[Start of section]

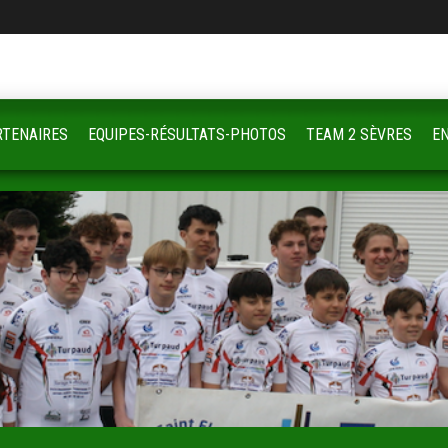
RTENAIRES
EQUIPES-RÉSULTATS-PHOTOS
TEAM 2 SÈVRES
E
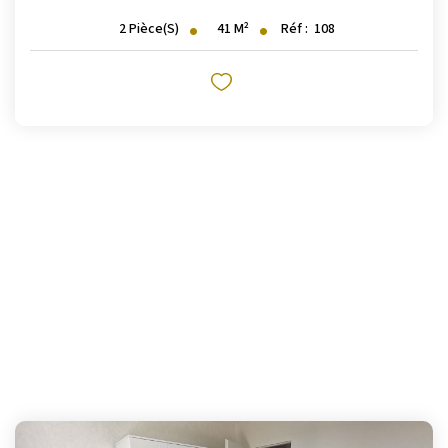
Nos Logements
41
M²
Réf :
108
2
Pièce(s)
NOTRE RÉSEAU
Les Partenaires
Engagement Associatif
CONTACT
Contact
Mentions Légales
ESPACE CLIENT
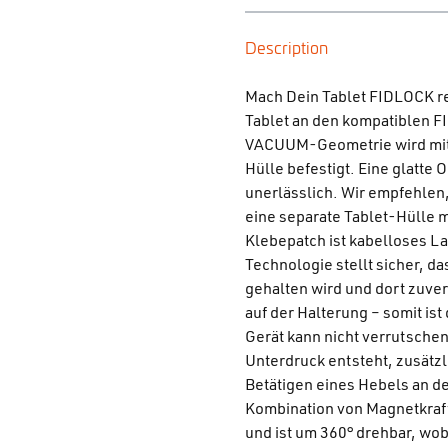
Description
Mach Dein Tablet FIDLOCK re
Tablet an den kompatiblen 
VACUUM-Geometrie wird mit H
Hülle befestigt. Eine glatte 
unerlässlich. Wir empfehlen,
eine separate Tablet-Hülle 
Klebepatch ist kabelloses L
Technologie stellt sicher, 
gehalten wird und dort zuverl
auf der Halterung – somit is
Gerät kann nicht verrutschen
Unterdruck entsteht, zusätzl
Betätigen eines Hebels an de
Kombination von Magnetkraft
und ist um 360° drehbar, wob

[End of section]

◆ **EXERCISE INSTRUCTIONS**: Can you repeat the lines of the listing from the one containing "Nos Logements" through the end of the listing, both included, without the pictures?

◆ **WORKED SOLUTION**:
Nos Logements
41
M²
Réf :
108
2
Pièce(s)
NOTRE RÉSEAU
Les Partenaires
Engagement Associatif
CONTACT
Contact
Mentions Légales
ESPACE CLIENT
Description
Mach Dein Tablet FIDLOCK re
Tablet an den kompatiblen 
VACUUM-Geometrie wird mit H
Hülle befestigt. Eine glatte 
unerlässlich. Wir empfehlen,
eine separate Tablet-Hülle 
Klebepatch ist kabelloses L
Technologie stellt sicher, 
gehalten wird und dort zuverl
auf der Halterung – somit is
Gerät kann nicht verrutschen
Unterdruck entsteht, zusätzl
Betätigen eines Hebels an de
Kombination von Magnetkraft
und ist um 360° drehbar, wob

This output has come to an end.